When I found out about my husband's sexual addiction, it felt like my emotional landscape faded from bright vivid color to monochrome shades of black and grey. I had three primary emotional settings: fear, anger (shading into full on rage) and heartbreaking sadness. And I'd display these by alternating between screaming, crying and sitting mute and paralyzed. My early experiences with 12 Step meetings were with partners of sex addicts who were in much the same state I was. There was a lot of anger and hurt in that musty little church room, and it was hard, as I slowly shed my own anger and hurt to see other people still hurting.

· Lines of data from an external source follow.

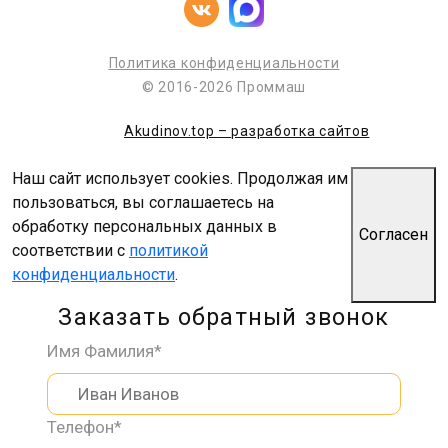
Политика конфиденциальности
© 2016-2026 Проммаш
Akudinov.top – разработка сайтов
Наш сайт использует cookies. Продолжая им
пользоваться, вы соглашаетесь на
обработку персональных данных в
Согласен
соответствии с
политикой
конфиденциальности
.
Заказать обратный звонок
Имя Фамилия*
Телефон*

Of course, it would be nice to say that I felt for them and my sympathy for their pain tore at me. But that's not true at all. Everyone seemed to piss me off, and I was just oozing resentments. I went from being angry and frustrated at my husband to wanting to fix everyone else in the room. Why couldn't they just get over it already? It was so infuriating to listen to them go on about their awful partners without ever seeing how awful they were being. Clearly, they were doing recovery wrong.

So I stopped going. For about four years.

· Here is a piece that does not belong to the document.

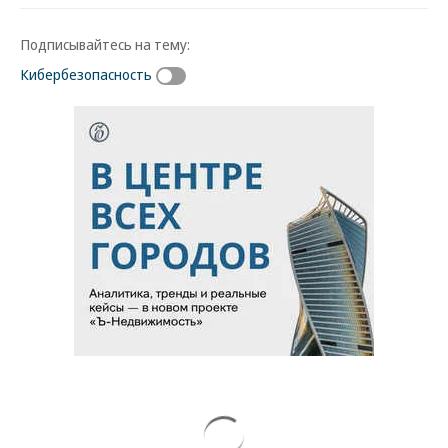
Подписывайтесь на тему:
Кибербезопасность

In the six months since I've returned to meetings, I've noticed that there's been a change: that triggered feeling I used to have has slipped away. Now, maybe these new meetings are healthier than my old ones — the format and philosophy of this group are certainly a much better fit for me — but I know that's not the whole story. After all, the newcomers who walk in almost always present that same bleak emotional landscape that I did: fear, anger, crushing sadness — they cry, they rage at the addict in their lives, they live in terror of the next blow the future may bring — but instead of feeling frustrated, I feel present, able to sympathize and empathize without getting swept away by my emotions. I'm able to remember those bleak days, without fearing that rich colors of my own world will fade away again.

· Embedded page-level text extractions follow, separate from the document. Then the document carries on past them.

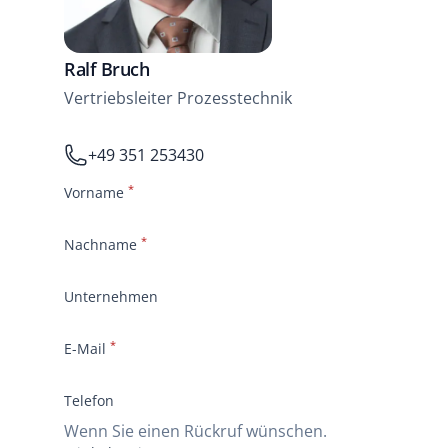
Ralf Bruch
Vertriebsleiter Prozesstechnik
Reception
+49 351 253430
*
Vorname
*
Nachname
Unternehmen
*
E-Mail
Telefon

I'm recognizing that the break I took, while I did it for a lot of negative reasons, did turn out to be a healthy one. When my own raw places were just starting to heal, going to meetings full of so much hurt and rage felt like ripping the scab off my wounds. I was too close to those hurts myself to be able to look back on them with anything approaching serenity. Now that those wounds have had time to heal, I find I'm much better able to accept others where they are rather than needing everyone else to feel better so that I can escape my own pain.